The A's walked their way on base most of the night, drawing 10 free passes against seven Mariners pitchers without cashing in on many an opportunity. Crisp did it three times, and in his sixth plate appearance of the night, decided to go with a different approach.
"My thought process was go up and get a pitch as hard as you can swing at and actually swing as hard as you can," said Crisp. "Probably nine times out of 10 I strike out with that approach."
The veteran outfielder fouled off the first pitch he saw from Hector Noesi, a 91-mph fastball.
"I was swinging as hard as I could," he said. "That's when I stepped out. I was going to go back to my normal approach. Then I was like, 'Nah, I'm just gonna let it fly again.'"
That he did, sending the 93-mph heater over the yellow line in right field for his first career walk-off home run and the A's 24th walk-off victory since the start of 2012.
"You can tell that first swing he was looking for something he could pull and get up in the air, and I think that was his intent," said Melvin. "That's tough to do, especially when you are a leadoff guy, but those are the type of swings he was putting on that at-bat."
It was the first walk-off homer from an A's leadoff man since Eric Byrnes did it in 2004, and for Crisp, it was his sixth career game-ending RBI -- and quite the turnaround of events for the A's, who began the day in the worst of ways.
Making his career debut at first base, Alberto Callaspo watched the first ball in play from leadoff man Abraham Almonte go right through his legs. Second baseman Nick Punto got to it at the edge of the grass, but his wide throw not only resulted in a second error but got away from Callaspo and allowed Almonte to reach second base and later score an unearned run off Jesse Chavez.
Chavez did his job in his first start of the season, which was also his first since 2012 and only the third of his career. Oakland's right-hander, part of a patchwork rotation built by the Jarrod Parker and A.J. Griffin-less A's, allowed the Mariners just one other run on the night in six innings.

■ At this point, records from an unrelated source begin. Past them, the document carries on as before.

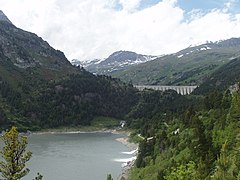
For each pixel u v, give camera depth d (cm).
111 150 19012
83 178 12506
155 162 11962
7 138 4675
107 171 13650
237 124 7919
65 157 16500
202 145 8050
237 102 8131
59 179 12275
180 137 12331
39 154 17088
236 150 5153
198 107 17588
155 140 14125
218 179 4172
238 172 4228
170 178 5025
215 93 15138
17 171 4731
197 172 4938
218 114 12050
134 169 13175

The A's bullpen proceeded to fire six shutout innings, allowing just one hit along the way.
"That was amazing what they did," said Chavez. "This all just shows what we're made of. After the long day yesterday, to come back and play extra innings today -- we never gave up, and I think that's kind of our character. No matter how long the day is, no matter how long the game is, we're still going to go out there and give it our all."
Oakland didn't get a hit off southpaw Roenis Elias, who was making his big league debut, until the fifth inning, when Punto reached on a two-out single, his first hit with the A's. That's when Fuld lined one to center field past a diving Almonte and sped around the bases, only to be tagged within a foot of home plate, missing out on an inside-the-park home run.
Cespedes' triple with two outs in the eighth tied the game, leading to the extra-inning dramatics that handed Seattle its first loss of the year.
"These are the games we want to win, for sure," said Fuld. "You play that long and grind it for a couple days at the beginning, you definitely want to be at the winning end. You always do, but it's definitely a lot sweeter when you win a game like this, and it's a lot more painful when you lose a game like this."